───── Brano citato
Che cos’ha spinto Zelensky a cedere all’Azovstal? E in cambio di che? I retroscena della resa dell’acciaieria

di Francesco Battistini

Ora Kiev mette una condizione: «Senza il ritorno dei soldati nessun negoziato potrà cominciare». Uno scambio con Viktor Medvedchuk, magari, l’oligarca ucraino amico di Putin

DAL NOSTRO INVIATO
KIEV «Proviamo coi turchi». Schiacciato dall’incubo dell’acciaieria, pressato dall’eroismo obbligatorio, raccontano che Volodymyr Zelensky non ha dormito notti intere. A Chernihiv avevano stampato i cartelloni, «aspettiamo a casa i nostri eroi». Su Change.org era partita la petizione dalle mogli dei soldati di Azov, un milione di firme, perché «una figura internazionale» intervenisse a mediare. Ma da settimane non si vedeva proprio una luce, in quei sotterranei: «Era impossibile sbloccare la situazione per via militare — spiega Zelensky —, ci siamo dovuti affidare alla diplomazia».
──────────
───── Dati forniti
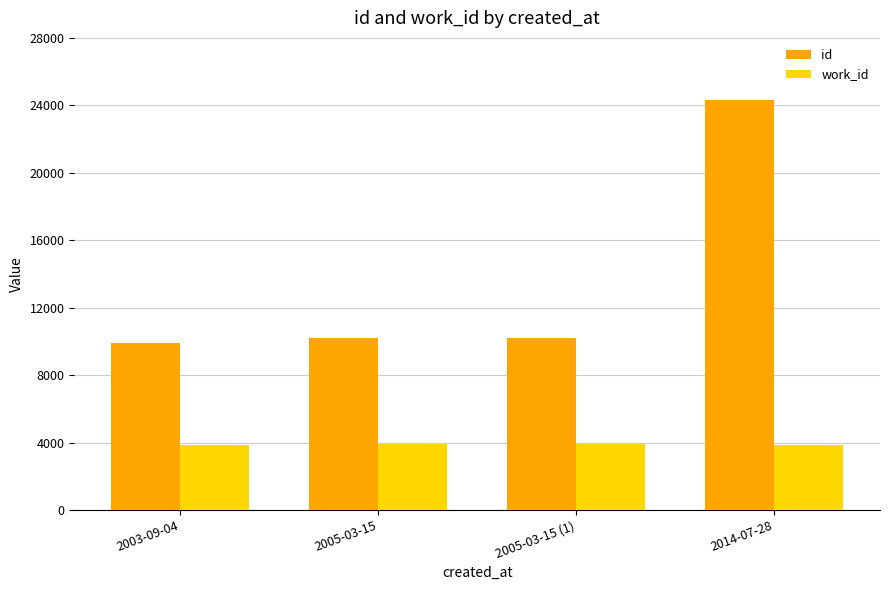

How many groups of bars are there?

4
──────────
**Consegna A:**
Rispondi in base al brano sull'Azovstal:
(i) Chi firma l'articolo?
(ii) Che cosa avevano stampato a Chernihiv?
(iii) Quante firme aveva raccolto la petizione delle mogli dei soldati di Azov?
**Consegna B:** Traduci in inglese questa frase del brano sull'Azovstal: "Ora Kiev mette una condizione: «Senza il ritorno dei soldati nessun negoziato potrà cominciare»."

**Soluzione A:**
(i) Francesco Battistini.
(ii) I cartelloni con la scritta «aspettiamo a casa i nostri eroi».
(iii) Un milione.

**Soluzione B:** Now Kyiv is setting a condition: "Without the return of the soldiers, no negotiations can begin."